Ohio Supreme Court says it does not have jurisdiction to rule further on approved congressional map, new legal challenge filed

The Ohio Supreme Court ruled in League of Women Voters of Ohio v. DeWine and Adams v. DeWine on March 18 saying it did not have jurisdiction to rule on further challenges to the congressional map at the center of those cases. Barring a successful legal challenge, the Ohio Redistricting Commission’s March 2 congressional plan will take effect for Ohio’s 2022 congressional elections and last for four years.

Governor Mike DeWine (R) signed the state’s initial congressional map into law on Nov. 20, 2021. However, the Ohio Supreme Court struck down the map in a 4-3 decision in its League of Women Voters of Ohio and Adams decisions on Jan. 14, 2022. The court ordered the Ohio State Legislature to redraw the map.

A month later, State House Speaker Bob Cupp (R) announced the legislature would not vote on a map, instead passing map-making authority to the Ohio Redistricting Commission. The members of the Ohio Redistricting Commission include Cupp, state Sen. Vernon Sykes (D), Gov. Mike DeWine (R), Secretary of State Frank LaRose (R), State Auditor Keith Faber (R), State Senate President Matt Huffman (R), and state Rep. Allison Russo (D).

The Ohio Redistricting Commission approved a redrawn congressional map in a 5-2 vote on March 2, 2022. Since the approval was along party lines, the map is set to last for four years, rather than ten, per the 2018 state constitutional amendment establishing the commission.

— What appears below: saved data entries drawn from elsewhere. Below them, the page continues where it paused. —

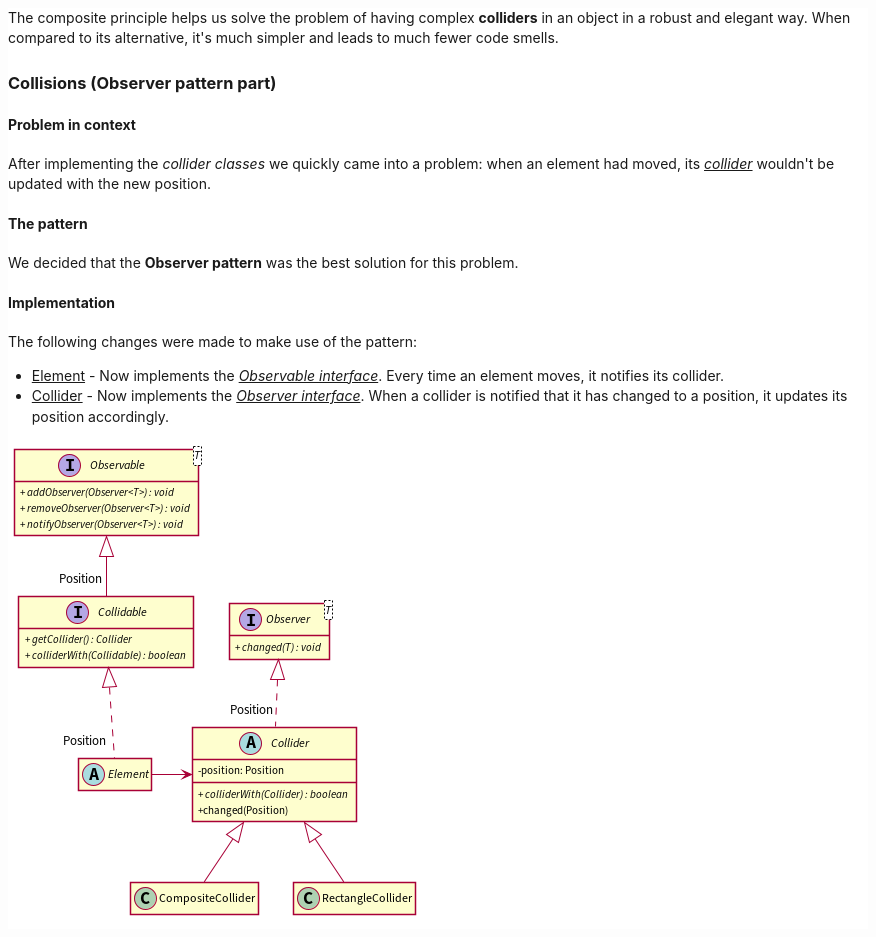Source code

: The composite principle helps us solve the problem of having complex **colliders**
in an object in a robust and elegant way. When compared to its alternative,
it's much simpler and leads to much fewer code smells.

### Collisions (Observer pattern part)

#### Problem in context

After implementing the _collider classes_ we quickly came into a problem: when
an element had moved, its
[_collider_](https://github.com/FEUP-LPOO/lpoo-2020-g73/blob/cd2a188f81a710bcbf8c143b8fa93ea991ed82b3/src/main/java/room/colliders/Collider.java#L1-L5)
wouldn't be updated with the new position.

#### The pattern

We decided that the **Observer pattern** was the best solution for this problem.

#### Implementation

The following changes were made to make use of the pattern:

- [Element](https://github.com/FEUP-LPOO/lpoo-2020-g73/blob/90cb4f0319680d38016ad088188d4d1f24277cd7/src/main/java/org/g73/skanedweller/model/element/Element.java#L100-L113) -
  Now implements the [_Observable interface_](src/main/java/org/g73/skanedweller/observe/Observable.java).
  Every time an element moves, it notifies its collider.
- [Collider](https://github.com/FEUP-LPOO/lpoo-2020-g73/blob/90cb4f0319680d38016ad088188d4d1f24277cd7/src/main/java/org/g73/skanedweller/model/colliders/Collider.java#L20-L23) -
  Now implements the [_Observer interface_](src/main/java/org/g73/skanedweller/observe/Observer.java).
  When a collider is notified that it has changed to a position, it updates its
  position accordingly.

![The observer pattern in Element and Collider](docs/uml/collider_observe.png)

Further action from the Ohio Supreme Court regarding the March 2 congressional plan is possible. In its March 18 ruling, the court said “nothing in this order shall be construed as precluding the filing of a new original action challenging the validity of the March 2, 2022 plan.”

The National Redistricting Action Fund, which filed the Adams lawsuit, filed a new lawsuit on March 21 against the redrawn congressional map. In the suit, the plaintiffs requested the court invalidate the March 2 congressional map, delay election-related deadlines and the congressional primary, and choose a new map or order the General Assembly to adopt a new congressional map.

Ohio’s congressional primary is currently scheduled for May 3 and early voting begins on April 4.